You need to know which services you provide are most profitable. While determining the profit margin on services is more complex than finding it for product lines, the general idea is the same.
Revenue from Service Provided – Cost of Providing Service = Profit Margin
While calculating this, there are a couple of items to keep in mind:
- True Labor Cost: Your cost should include the cost of your employees’ time. Use a time-tracking software to better understand productivity levels and better understand how much time your people are spending on each service you provide. Not all employees are equally productive, even if they are making the same salary.
- True Resource Cost: Beyond your employees, what other resources does it take to for your agency to function? Think about software, office space, insurance, and taxes. If you have to pay it to be able to provide a service, part of that cost should be factored into your service profit margin, though as a fixed cost.
Be sure to factor in which services insurance covers. While this depends on each patient, some services are still more likely to be covered, increasing your probability of being paid.

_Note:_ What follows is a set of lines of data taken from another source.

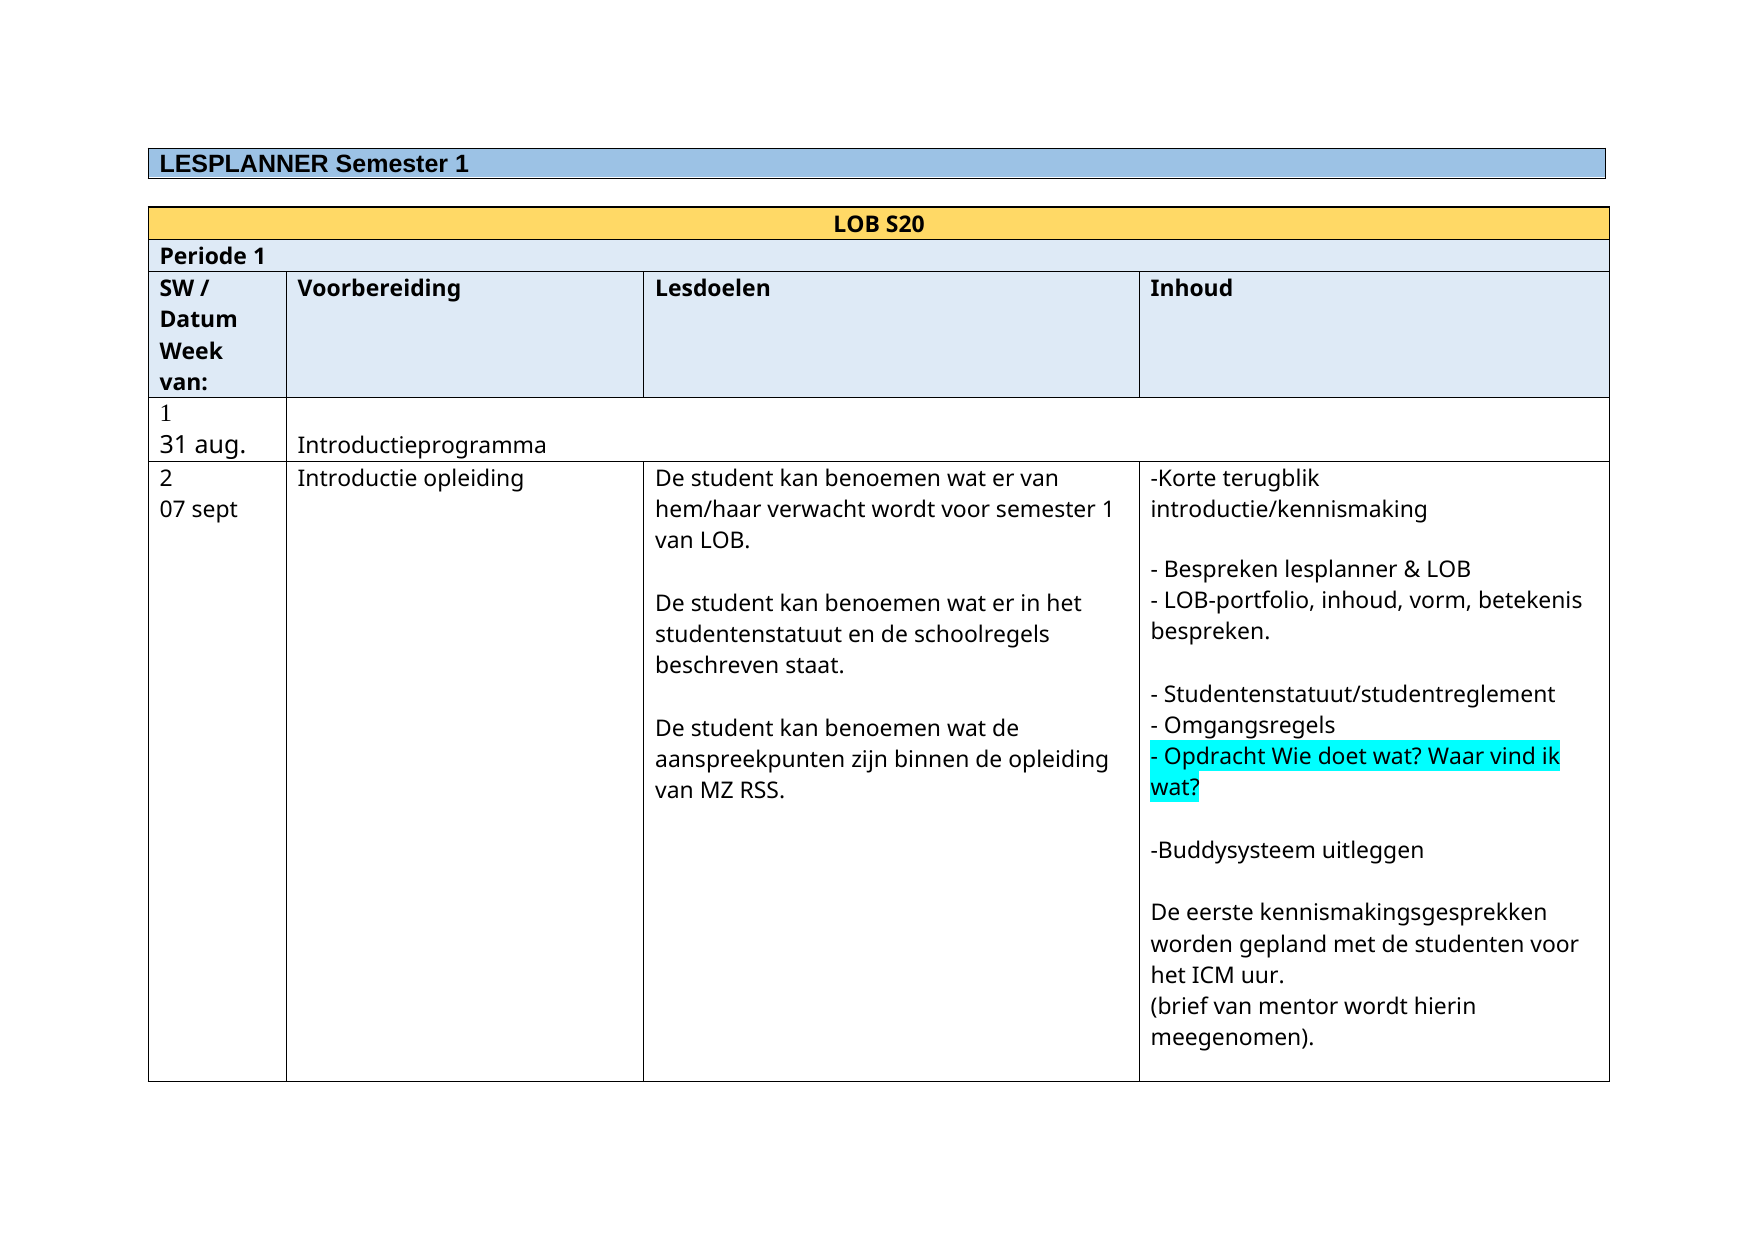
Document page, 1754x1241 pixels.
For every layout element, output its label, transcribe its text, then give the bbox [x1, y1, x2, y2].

table_cell Voorbereiding [287, 272, 643, 397]
table_cell 2 07 sept [149, 462, 286, 1081]
table_cell De student kan benoemen wat er van hem/haar verwacht wordt voor semester 1 van LOB. De student kan benoemen wat er in het studentenstatuut en de schoolregels beschreven staat. De student kan benoemen wat de aanspreekpunten zijn binnen de opleiding van MZ RSS. [644, 462, 1139, 1081]
table_cell -Korte terugblik introductie/kennismaking - Bespreken lesplanner & LOB - LOB-portfolio, inhoud, vorm, betekenis bespreken. - Studentenstatuut/studentreglement - Omgangsregels - Opdracht Wie doet wat? Waar vind ik wat? -Buddysysteem uitleggen De eerste kennismakingsgesprekken worden gepland met de studenten voor het ICM uur. (brief van mentor wordt hierin meegenomen). [1140, 462, 1609, 1081]
table_cell 1 31 aug. [149, 398, 286, 461]
table_cell Introductie opleiding [287, 462, 643, 1081]
table_header LESPLANNER Semester 1 [149, 149, 1605, 177]
table_cell Introductieprogramma [287, 398, 1609, 461]
table_cell Periode 1 [149, 240, 1609, 271]
table_cell Lesdoelen [644, 272, 1139, 397]
table_header LOB S20 [149, 208, 1609, 239]
table_cell SW / Datum Week van: [149, 272, 286, 397]
table_cell Inhoud [1140, 272, 1609, 397]
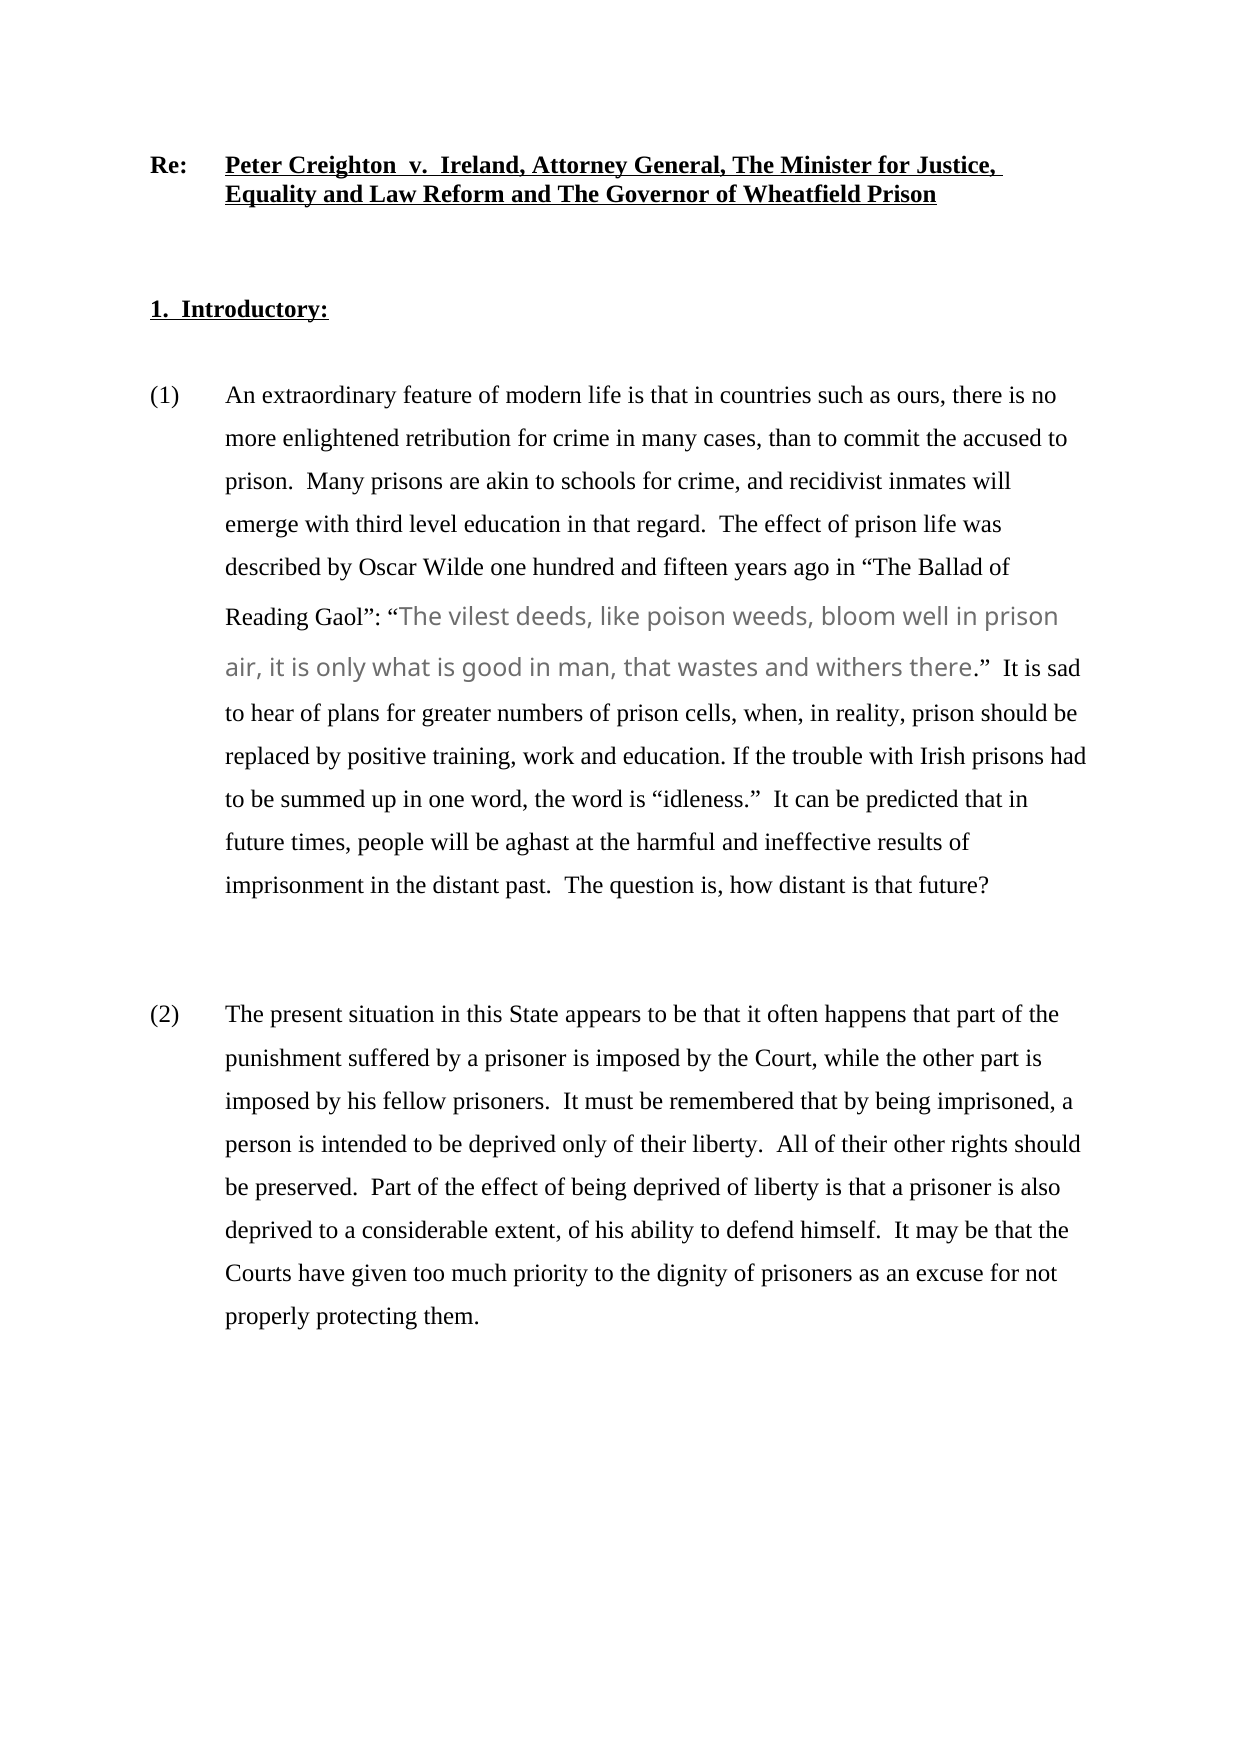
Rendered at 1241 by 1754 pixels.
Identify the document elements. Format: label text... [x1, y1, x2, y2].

text Re: Peter Creighton v. Ireland, Attorney General, The Minister for Justice, Equality and Law Reform and The Governor of Wheatfield Prison [150, 150, 1090, 207]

Once you know which services are most and least profitable, it’s time to determine why. Perhaps everything is functioning perfectly. If this is the case, great! You now know which service has the highest profit margin and can begin to increase that service while decreasing your least profitable one.
However, you also must account for human and technological error. Use this opportunity to see if there are inefficiencies taking place that you can correct, thereby increasing your profit margin on under-performing services.